Task material —
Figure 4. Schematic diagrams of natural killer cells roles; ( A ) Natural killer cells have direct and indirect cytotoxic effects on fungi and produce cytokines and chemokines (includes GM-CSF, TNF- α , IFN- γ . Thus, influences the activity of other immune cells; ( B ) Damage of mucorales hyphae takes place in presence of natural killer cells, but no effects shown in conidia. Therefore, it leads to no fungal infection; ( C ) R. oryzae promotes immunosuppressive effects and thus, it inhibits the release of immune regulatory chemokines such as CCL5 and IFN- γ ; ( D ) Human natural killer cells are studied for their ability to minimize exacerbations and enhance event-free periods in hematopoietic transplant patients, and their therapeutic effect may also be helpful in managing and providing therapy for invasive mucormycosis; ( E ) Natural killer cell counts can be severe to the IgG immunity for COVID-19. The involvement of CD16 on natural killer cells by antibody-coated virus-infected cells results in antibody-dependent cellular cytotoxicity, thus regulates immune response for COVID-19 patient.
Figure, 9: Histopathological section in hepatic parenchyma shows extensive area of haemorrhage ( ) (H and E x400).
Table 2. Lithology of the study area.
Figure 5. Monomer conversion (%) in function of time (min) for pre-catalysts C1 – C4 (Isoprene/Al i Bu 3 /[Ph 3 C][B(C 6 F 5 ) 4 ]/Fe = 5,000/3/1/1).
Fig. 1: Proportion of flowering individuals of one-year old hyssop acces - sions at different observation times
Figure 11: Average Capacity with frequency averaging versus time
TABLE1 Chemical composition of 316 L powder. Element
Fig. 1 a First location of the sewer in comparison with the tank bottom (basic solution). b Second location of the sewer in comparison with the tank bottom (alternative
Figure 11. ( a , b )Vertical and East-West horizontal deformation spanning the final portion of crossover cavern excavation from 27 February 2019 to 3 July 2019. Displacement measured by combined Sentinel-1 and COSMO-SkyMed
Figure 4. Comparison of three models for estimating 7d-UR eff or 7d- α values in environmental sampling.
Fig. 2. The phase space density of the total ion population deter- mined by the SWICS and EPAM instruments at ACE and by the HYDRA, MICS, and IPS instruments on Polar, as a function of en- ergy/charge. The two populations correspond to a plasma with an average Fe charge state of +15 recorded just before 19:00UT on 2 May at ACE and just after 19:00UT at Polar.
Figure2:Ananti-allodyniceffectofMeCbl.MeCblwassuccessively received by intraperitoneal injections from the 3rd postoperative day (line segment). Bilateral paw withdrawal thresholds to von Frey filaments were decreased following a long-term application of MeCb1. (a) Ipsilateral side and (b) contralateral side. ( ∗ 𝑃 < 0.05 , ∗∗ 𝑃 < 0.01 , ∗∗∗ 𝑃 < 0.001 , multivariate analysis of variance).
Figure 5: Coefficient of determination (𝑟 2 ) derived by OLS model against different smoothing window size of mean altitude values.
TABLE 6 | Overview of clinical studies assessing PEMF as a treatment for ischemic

Activity —
Check the lines above and copy each one that includes "area".

Answer to this task —
Figure, 9: Histopathological section in hepatic parenchyma shows extensive area of haemorrhage ( ) (H and E x400).
Table 2. Lithology of the study area.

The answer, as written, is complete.